The Ryanair CEO has been keen to highlight increased air rage on his flights, which has led to prosecutions and diversions after unruly behavior from intoxicated passengers.
Violent incidents occurred on Ryanair flights at a rate of one per week over the summer, O’Leary has said, and he is laying the blame at the feet of airport pubs.
He has earmarked specific problem routes to party destinations like Ibiza and Ayia Napa as particular issues for his airline, where drink and drug use spills over into violence on flights.
O’Leary told a press conference in Dublin that his airline had taken to checking passengers’ water bottles before they boarded flights to Ibiza, a point he previously made to the Telegraph in August.
O’Leary now wants the U.K.’s Labour Government to introduce a two-drink limit at airport pubs to push more responsibility onto them.

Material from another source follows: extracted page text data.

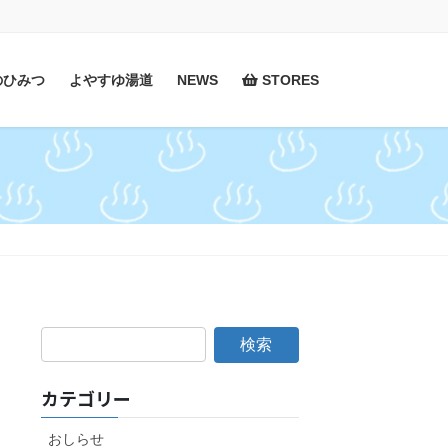
のひみつ
よやすゆ湯道
NEWS
STORES
カテゴリー
おしらせ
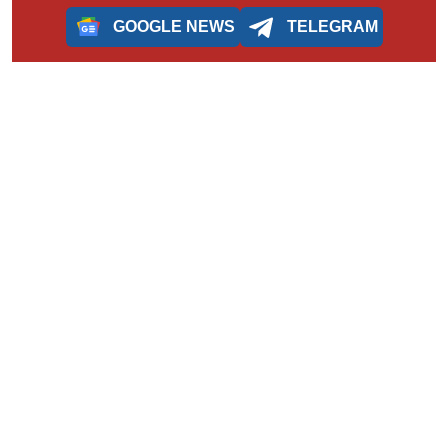
GOOGLE NEWS
TELEGRAM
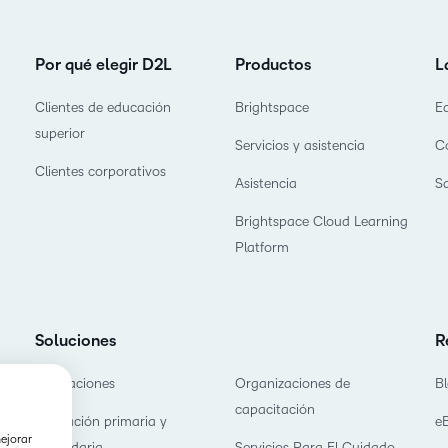
Nuestros clientes
cualq
Enfocados en 
Descubra todo lo que puede
estud
D2L Lumi
Creator
Entérese de cóm
lograr con un socio de
Por qué elegir D2L
Productos
L
asociamos con lo
aprendizaje con experiencia
crear las mejores
D2L 
comprobada.
Clientes de educación
Brightspace
E
Performance+
Achiev
asoc
superior
Servicios y asistencia
C
Aumen
D2L Cou
Clientes corporativos
canti
D2L Link
Asistencia
S
Merchan
inscri
Brightspace Cloud Learning
media
Platform
exper
apren
alto 
Soluciones
R
Asociaciones
Organizaciones de
B
capacitación
Educación primaria y
e
mejorar
secundaria
Servicios Para El Cuidado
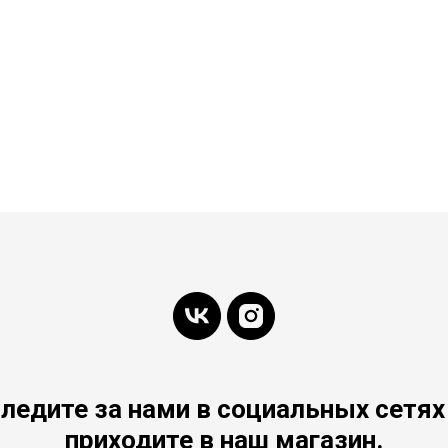
ледите за нами в социальных сетях
приходите в наш магазин.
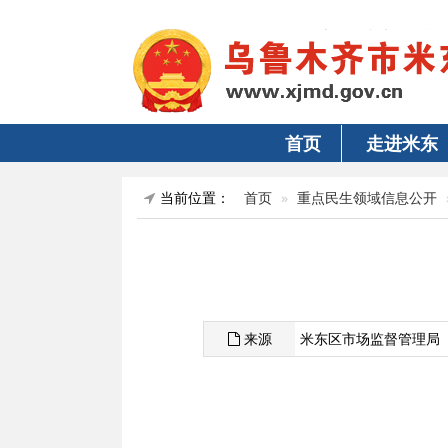
首页
走进米东
当前位置：
首页
重点民生领域信息公开
来源
米东区市场监督管理局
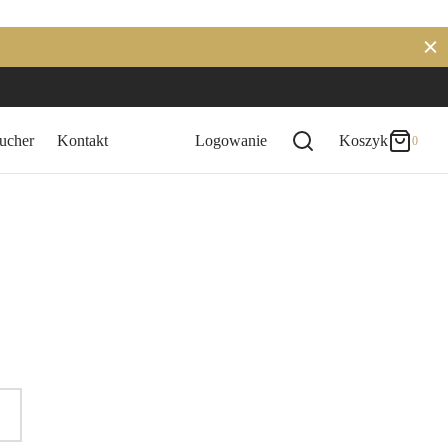
0
Koszyk
Updating…
ucher
Kontakt
Logowanie
Koszyk
0
Brak produktów w koszyku.
Kontynuuj Zakupy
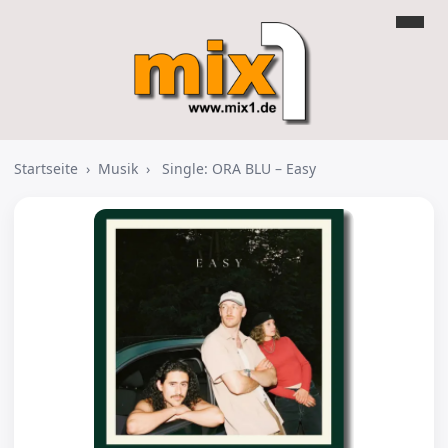
Startseite
›
Musik
›
Single: ORA BLU – Easy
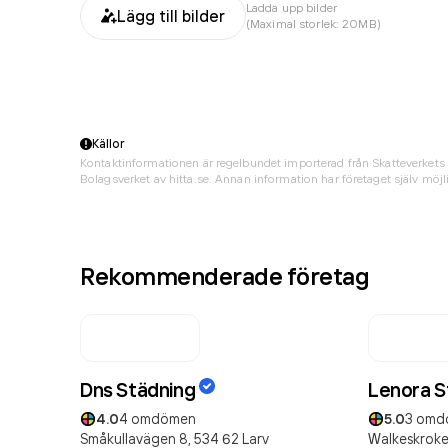
Ladda upp bilder
Lägg till bilder
(Maximal storlek: 20MB)
Källor
Kontaktinformationen är regelbundet importerad från Skatteverkets 
Bolagsverket av hitta.se. Annan information har företaget själv möjli
Rekommenderade företag
Dns Städning
Lenora S
4.0
4
omdömen
5.0
3
omd
Småkullavägen 8,
534 62
Larv
Walkeskroke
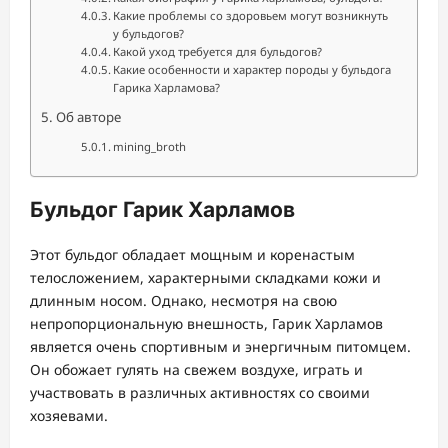
Какие проблемы со здоровьем могут возникнуть
у бульдогов?
Какой уход требуется для бульдогов?
Какие особенности и характер породы у бульдога
Гарика Харламова?
Об авторе
mining_broth
Бульдог Гарик Харламов
Этот бульдог обладает мощным и коренастым
телосложением, характерными складками кожи и
длинным носом. Однако, несмотря на свою
непропорциональную внешность, Гарик Харламов
является очень спортивным и энергичным питомцем.
Он обожает гулять на свежем воздухе, играть и
участвовать в различных активностях со своими
хозяевами.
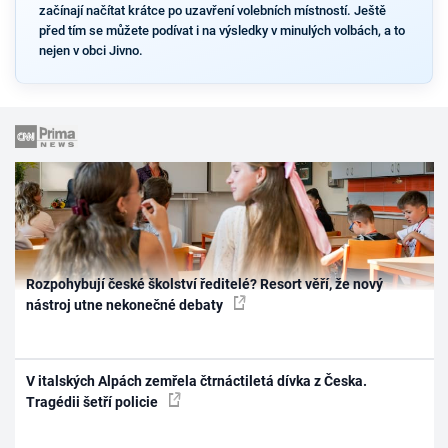
začínají načítat krátce po uzavření volebních místností. Ještě
před tím se můžete podívat i na výsledky v minulých volbách, a to
nejen v obci Jivno.
Rozpohybují české školství ředitelé? Resort věří, že nový
nástroj utne nekonečné debaty
V italských Alpách zemřela čtrnáctiletá dívka z Česka.
Tragédii šetří policie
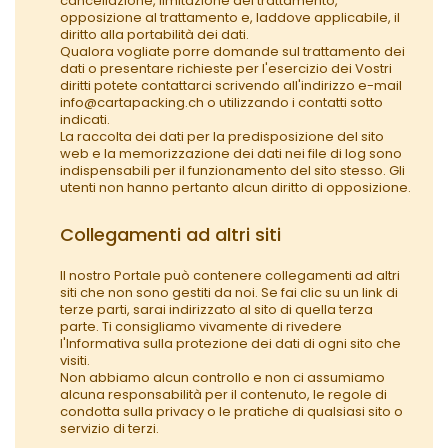
cancellazione, limitazione del trattamento,
opposizione al trattamento e, laddove applicabile, il
diritto alla portabilità dei dati.
Qualora vogliate porre domande sul trattamento dei
dati o presentare richieste per l'esercizio dei Vostri
diritti potete contattarci scrivendo all'indirizzo e-mail
info@cartapacking.ch o utilizzando i contatti sotto
indicati.
La raccolta dei dati per la predisposizione del sito
web e la memorizzazione dei dati nei file di log sono
indispensabili per il funzionamento del sito stesso. Gli
utenti non hanno pertanto alcun diritto di opposizione.
Collegamenti ad altri siti
Il nostro Portale può contenere collegamenti ad altri
siti che non sono gestiti da noi. Se fai clic su un link di
terze parti, sarai indirizzato al sito di quella terza
parte. Ti consigliamo vivamente di rivedere
l'Informativa sulla protezione dei dati di ogni sito che
visiti.
Non abbiamo alcun controllo e non ci assumiamo
alcuna responsabilità per il contenuto, le regole di
condotta sulla privacy o le pratiche di qualsiasi sito o
servizio di terzi.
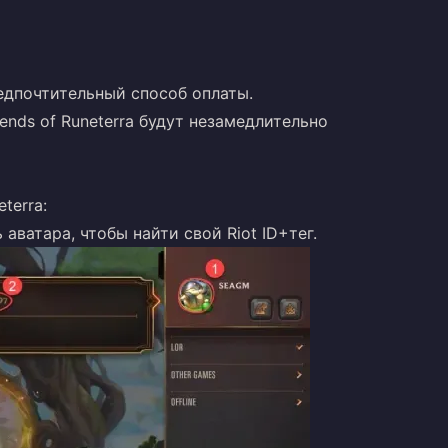
едпочтительный способ оплаты.
ends of Runeterra будут незамедлительно
terra:
аватара, чтобы найти свой Riot ID+тег.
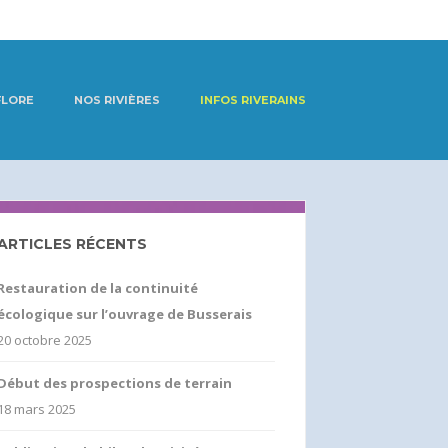
FLORE
NOS RIVIÈRES
INFOS RIVERAINS
ARTICLES RÉCENTS
Restauration de la continuité
écologique sur l’ouvrage de Busserais
20 octobre 2025
Début des prospections de terrain
18 mars 2025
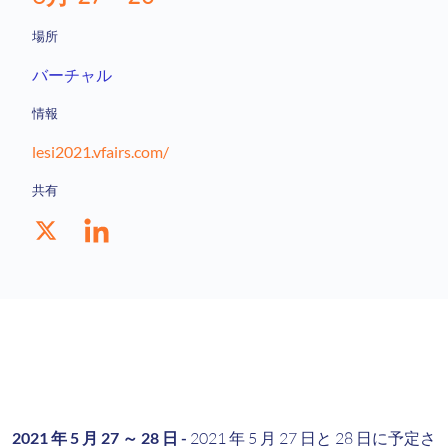
場所
バーチャル
情報
lesi2021.vfairs.com/
共有
2021 年 5 月 27 ～ 28 日 -
2021 年 5 月 27 日と 28 日に予定さ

The CEO of the Irish airline has now questioned the British cultural quirk of travelers starting their holiday in the airport bar in the early hours of the morning, indicating bars should open at the same time as they do outside the airport.
“We just need to kind of throttle back a little bit on the amount of drinking that’s going on. I’m very fond of a drink, but I don’t understand why the bars at airports are open at 7am,” O’Leary told the press conference.

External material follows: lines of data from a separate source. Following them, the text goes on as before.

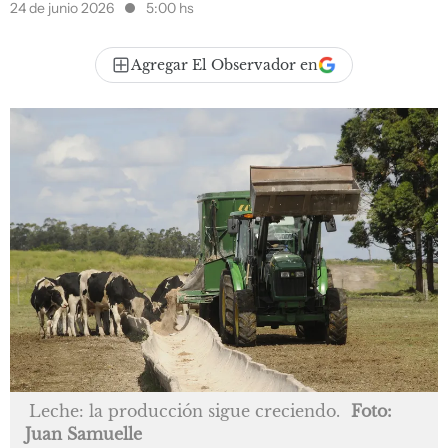
24 de junio 2026
5:00 hs
Agregar El Observador en
Leche: la producción sigue creciendo.
Foto:
Juan Samuelle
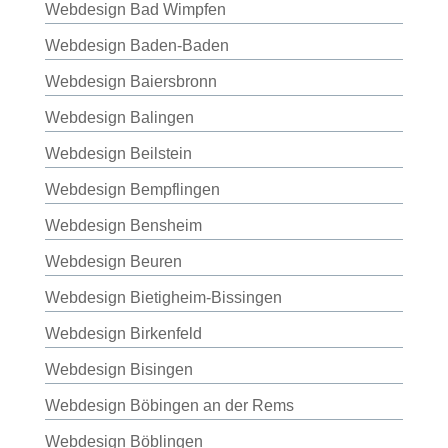
Webdesign Bad Wimpfen
Webdesign Baden-Baden
Webdesign Baiersbronn
Webdesign Balingen
Webdesign Beilstein
Webdesign Bempflingen
Webdesign Bensheim
Webdesign Beuren
Webdesign Bietigheim-Bissingen
Webdesign Birkenfeld
Webdesign Bisingen
Webdesign Böbingen an der Rems
Webdesign Böblingen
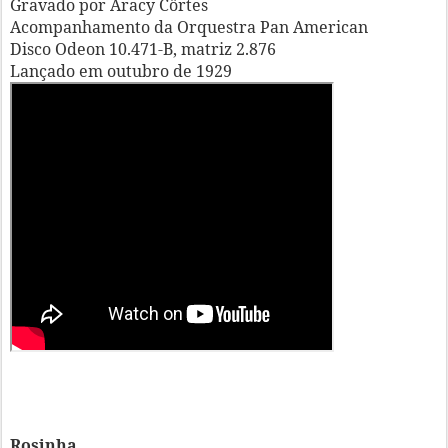
Gravado por Aracy Côrtes
Acompanhamento da Orquestra Pan American
Disco Odeon 10.471-B, matriz 2.876
Lançado em outubro de 1929
Rosinha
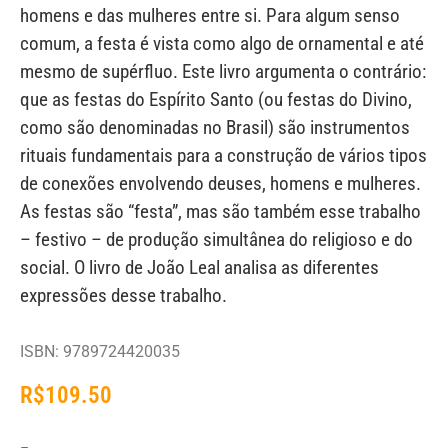
homens e das mulheres entre si. Para algum senso
comum, a festa é vista como algo de ornamental e até
mesmo de supérfluo. Este livro argumenta o contrário:
que as festas do Espírito Santo (ou festas do Divino,
como são denominadas no Brasil) são instrumentos
rituais fundamentais para a construção de vários tipos
de conexões envolvendo deuses, homens e mulheres.
As festas são “festa”, mas são também esse trabalho
– festivo – de produção simultânea do religioso e do
social. O livro de João Leal analisa as diferentes
expressões desse trabalho.
ISBN: 9789724420035
R$
109.50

“We have licensing laws—normal pubs don’t open until 11 or 12 o’clock. Why are the pubs open as early as 5 a.m. for people to drink Guinness?”
O’Leary’s initial accusation that airport pubs were enabling drinkers drew the ire of Wetherspoons boss Sir Tim Martin, who defended the track record of his airport chains in reducing excessive drinking among passengers.
Martin pointed out that Wetherspoons had removed “shooters” like Jägerbombs from its menus as well as “double up” offers. Meanwhile, he highlighted that Ryanair offered passengers offered passengers a discount if they ordered a double whiskey.
O’Leary indirectly responded to Martin by saying he would be happy to introduce a two-drink limit on his flights if airport pubs did the same.
“If the price of putting a drink limit on the airport, where the problem is being created, is putting a drink limit on board the aircraft, we’ve no problem with that,” O’Leary told Sky News.